**What to work on:**
When you reach the line containing "Нейтральное" in the records below, start copying exactly, and stop once you have copied the line containing "मानवीय सेवामा जीवन".

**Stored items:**
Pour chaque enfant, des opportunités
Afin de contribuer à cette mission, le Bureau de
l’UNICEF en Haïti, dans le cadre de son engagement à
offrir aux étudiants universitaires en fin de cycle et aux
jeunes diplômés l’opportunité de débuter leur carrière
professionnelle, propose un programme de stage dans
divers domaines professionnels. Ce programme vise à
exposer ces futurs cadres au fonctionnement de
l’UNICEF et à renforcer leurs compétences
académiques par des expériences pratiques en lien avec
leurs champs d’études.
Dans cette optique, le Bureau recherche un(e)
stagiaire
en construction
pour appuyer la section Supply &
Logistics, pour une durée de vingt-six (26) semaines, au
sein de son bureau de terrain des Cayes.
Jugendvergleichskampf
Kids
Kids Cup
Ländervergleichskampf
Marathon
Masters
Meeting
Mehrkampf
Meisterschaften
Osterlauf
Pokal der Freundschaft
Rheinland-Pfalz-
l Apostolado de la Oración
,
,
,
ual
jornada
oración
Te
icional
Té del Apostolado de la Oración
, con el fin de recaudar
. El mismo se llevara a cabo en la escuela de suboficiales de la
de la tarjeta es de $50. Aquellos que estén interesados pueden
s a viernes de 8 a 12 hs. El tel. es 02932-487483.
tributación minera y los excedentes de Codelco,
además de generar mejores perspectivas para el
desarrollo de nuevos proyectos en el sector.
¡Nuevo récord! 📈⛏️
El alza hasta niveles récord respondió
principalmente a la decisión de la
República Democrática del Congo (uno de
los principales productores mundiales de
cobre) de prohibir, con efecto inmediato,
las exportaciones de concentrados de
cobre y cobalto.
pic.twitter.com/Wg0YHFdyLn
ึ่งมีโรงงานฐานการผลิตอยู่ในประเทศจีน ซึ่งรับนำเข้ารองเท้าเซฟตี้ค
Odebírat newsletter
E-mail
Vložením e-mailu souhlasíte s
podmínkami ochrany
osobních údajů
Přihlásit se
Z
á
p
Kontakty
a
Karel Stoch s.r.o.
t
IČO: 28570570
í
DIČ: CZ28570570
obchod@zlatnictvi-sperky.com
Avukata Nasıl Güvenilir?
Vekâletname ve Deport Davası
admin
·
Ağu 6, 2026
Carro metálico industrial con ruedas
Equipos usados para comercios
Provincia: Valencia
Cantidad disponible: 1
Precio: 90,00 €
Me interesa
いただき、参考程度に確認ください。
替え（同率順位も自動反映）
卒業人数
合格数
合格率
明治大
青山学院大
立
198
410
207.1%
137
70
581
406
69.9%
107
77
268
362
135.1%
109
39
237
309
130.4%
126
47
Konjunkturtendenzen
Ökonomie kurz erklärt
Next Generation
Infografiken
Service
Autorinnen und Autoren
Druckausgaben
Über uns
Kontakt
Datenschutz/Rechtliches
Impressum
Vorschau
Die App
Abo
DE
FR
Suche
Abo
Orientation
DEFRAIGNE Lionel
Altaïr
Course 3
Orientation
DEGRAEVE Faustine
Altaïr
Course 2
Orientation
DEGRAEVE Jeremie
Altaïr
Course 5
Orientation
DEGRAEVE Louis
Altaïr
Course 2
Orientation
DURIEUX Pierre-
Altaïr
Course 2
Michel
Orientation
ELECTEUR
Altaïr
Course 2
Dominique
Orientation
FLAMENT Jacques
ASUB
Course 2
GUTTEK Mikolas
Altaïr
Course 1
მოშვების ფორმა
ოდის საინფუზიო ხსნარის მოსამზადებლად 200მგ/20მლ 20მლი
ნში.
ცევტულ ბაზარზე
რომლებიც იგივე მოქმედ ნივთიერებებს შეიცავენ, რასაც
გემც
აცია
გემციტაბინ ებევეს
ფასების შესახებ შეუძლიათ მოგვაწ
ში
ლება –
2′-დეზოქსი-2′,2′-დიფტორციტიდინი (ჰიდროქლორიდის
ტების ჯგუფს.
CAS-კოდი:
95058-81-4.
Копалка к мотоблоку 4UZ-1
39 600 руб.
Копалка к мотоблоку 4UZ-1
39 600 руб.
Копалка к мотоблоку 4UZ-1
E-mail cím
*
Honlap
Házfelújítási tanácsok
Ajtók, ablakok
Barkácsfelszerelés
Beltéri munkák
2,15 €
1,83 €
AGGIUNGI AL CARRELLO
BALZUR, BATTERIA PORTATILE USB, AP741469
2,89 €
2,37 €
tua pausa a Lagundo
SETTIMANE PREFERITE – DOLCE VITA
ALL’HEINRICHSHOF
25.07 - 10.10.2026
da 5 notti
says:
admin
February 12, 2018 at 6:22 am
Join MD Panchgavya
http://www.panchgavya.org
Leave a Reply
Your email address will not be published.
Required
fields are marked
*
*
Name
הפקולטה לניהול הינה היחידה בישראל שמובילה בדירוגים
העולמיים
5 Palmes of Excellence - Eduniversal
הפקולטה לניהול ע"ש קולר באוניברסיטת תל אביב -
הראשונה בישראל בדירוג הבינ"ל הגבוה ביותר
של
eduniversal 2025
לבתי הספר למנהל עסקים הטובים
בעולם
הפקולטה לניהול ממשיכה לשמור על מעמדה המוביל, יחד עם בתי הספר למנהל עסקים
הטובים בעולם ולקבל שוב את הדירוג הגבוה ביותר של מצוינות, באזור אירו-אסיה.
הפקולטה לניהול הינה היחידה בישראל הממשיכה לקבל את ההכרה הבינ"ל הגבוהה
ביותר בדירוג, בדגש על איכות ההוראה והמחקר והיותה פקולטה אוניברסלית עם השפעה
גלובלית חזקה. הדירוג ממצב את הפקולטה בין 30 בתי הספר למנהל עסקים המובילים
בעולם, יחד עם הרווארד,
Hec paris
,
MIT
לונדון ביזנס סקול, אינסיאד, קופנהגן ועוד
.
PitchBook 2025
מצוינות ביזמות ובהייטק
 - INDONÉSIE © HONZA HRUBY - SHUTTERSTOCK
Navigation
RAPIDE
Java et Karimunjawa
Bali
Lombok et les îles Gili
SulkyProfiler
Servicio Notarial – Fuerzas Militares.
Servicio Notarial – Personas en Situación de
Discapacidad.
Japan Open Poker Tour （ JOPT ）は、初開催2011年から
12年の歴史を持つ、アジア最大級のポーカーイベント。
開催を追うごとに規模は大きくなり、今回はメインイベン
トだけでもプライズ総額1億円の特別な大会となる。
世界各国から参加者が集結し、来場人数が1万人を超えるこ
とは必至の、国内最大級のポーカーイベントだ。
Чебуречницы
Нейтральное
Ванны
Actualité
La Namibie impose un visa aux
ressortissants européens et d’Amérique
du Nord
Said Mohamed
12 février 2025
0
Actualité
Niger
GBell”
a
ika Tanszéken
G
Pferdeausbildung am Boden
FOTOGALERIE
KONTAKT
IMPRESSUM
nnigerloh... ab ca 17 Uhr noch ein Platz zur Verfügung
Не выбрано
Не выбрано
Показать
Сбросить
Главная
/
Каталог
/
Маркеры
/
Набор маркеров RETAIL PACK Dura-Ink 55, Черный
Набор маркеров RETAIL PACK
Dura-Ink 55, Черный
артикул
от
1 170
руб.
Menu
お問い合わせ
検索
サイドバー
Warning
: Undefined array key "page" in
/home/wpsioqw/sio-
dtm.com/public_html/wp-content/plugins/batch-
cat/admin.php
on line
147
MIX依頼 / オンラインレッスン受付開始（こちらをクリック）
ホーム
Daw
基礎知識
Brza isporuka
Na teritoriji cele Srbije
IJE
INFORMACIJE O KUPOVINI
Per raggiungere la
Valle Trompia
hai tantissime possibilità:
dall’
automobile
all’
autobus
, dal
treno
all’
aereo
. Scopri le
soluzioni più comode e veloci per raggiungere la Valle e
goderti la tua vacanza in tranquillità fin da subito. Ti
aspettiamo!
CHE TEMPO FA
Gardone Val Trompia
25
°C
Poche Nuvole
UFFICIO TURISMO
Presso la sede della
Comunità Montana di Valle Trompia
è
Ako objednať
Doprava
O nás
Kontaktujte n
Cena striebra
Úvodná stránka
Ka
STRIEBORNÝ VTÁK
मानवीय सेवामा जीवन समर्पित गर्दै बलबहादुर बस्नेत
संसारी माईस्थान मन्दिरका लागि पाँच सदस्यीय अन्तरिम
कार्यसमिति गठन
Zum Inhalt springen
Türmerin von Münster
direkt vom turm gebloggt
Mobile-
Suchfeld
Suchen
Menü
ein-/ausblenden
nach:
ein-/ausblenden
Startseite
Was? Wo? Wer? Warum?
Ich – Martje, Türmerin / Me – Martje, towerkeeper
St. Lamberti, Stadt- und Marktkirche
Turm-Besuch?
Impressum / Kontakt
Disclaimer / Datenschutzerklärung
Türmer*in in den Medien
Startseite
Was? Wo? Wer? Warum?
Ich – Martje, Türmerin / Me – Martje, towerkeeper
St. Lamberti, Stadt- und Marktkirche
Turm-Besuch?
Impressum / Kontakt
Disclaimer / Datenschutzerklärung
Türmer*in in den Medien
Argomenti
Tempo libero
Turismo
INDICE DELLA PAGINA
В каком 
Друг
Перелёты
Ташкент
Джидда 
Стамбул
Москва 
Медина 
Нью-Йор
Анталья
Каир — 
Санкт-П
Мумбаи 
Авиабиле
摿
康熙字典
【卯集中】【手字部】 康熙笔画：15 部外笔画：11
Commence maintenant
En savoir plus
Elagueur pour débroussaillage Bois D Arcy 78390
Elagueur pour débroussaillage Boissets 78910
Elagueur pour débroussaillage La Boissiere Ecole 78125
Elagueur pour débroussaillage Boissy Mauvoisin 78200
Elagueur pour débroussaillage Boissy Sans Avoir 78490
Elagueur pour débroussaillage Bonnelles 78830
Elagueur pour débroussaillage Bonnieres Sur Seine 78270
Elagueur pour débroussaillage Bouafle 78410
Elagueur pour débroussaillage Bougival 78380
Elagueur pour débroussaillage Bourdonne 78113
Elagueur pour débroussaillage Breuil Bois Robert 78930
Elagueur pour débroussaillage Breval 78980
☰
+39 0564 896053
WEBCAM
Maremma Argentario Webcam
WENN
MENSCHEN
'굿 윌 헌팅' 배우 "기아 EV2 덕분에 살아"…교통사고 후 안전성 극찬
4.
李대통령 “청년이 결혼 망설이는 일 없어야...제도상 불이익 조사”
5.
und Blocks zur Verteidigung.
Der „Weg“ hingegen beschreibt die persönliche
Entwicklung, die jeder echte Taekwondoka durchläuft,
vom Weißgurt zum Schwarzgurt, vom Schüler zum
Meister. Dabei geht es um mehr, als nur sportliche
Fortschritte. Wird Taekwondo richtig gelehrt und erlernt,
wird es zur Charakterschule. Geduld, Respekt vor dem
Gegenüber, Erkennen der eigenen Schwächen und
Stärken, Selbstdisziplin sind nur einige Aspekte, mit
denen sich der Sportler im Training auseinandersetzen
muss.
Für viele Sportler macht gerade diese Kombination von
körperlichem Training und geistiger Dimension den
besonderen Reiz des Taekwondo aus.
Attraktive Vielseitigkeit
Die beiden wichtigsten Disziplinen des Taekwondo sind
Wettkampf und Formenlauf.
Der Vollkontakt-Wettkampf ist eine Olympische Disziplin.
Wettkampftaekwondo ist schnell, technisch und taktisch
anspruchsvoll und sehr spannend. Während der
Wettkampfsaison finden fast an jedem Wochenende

**Exercise result:**
Нейтральное
Ванны
Actualité
La Namibie impose un visa aux
ressortissants européens et d’Amérique
du Nord
Said Mohamed
12 février 2025
0
Actualité
Niger
GBell”
a
ika Tanszéken
G
Pferdeausbildung am Boden
FOTOGALERIE
KONTAKT
IMPRESSUM
nnigerloh... ab ca 17 Uhr noch ein Platz zur Verfügung
Не выбрано
Не выбрано
Показать
Сбросить
Главная
/
Каталог
/
Маркеры
/
Набор маркеров RETAIL PACK Dura-Ink 55, Черный
Набор маркеров RETAIL PACK
Dura-Ink 55, Черный
артикул
от
1 170
руб.
Menu
お問い合わせ
検索
サイドバー
Warning
: Undefined array key "page" in
/home/wpsioqw/sio-
dtm.com/public_html/wp-content/plugins/batch-
cat/admin.php
on line
147
MIX依頼 / オンラインレッスン受付開始（こちらをクリック）
ホーム
Daw
基礎知識
Brza isporuka
Na teritoriji cele Srbije
IJE
INFORMACIJE O KUPOVINI
Per raggiungere la
Valle Trompia
hai tantissime possibilità:
dall’
automobile
all’
autobus
, dal
treno
all’
aereo
. Scopri le
soluzioni più comode e veloci per raggiungere la Valle e
goderti la tua vacanza in tranquillità fin da subito. Ti
aspettiamo!
CHE TEMPO FA
Gardone Val Trompia
25
°C
Poche Nuvole
UFFICIO TURISMO
Presso la sede della
Comunità Montana di Valle Trompia
è
Ako objednať
Doprava
O nás
Kontaktujte n
Cena striebra
Úvodná stránka
Ka
STRIEBORNÝ VTÁK
मानवीय सेवामा जीवन समर्पित गर्दै बलबहादुर बस्नेत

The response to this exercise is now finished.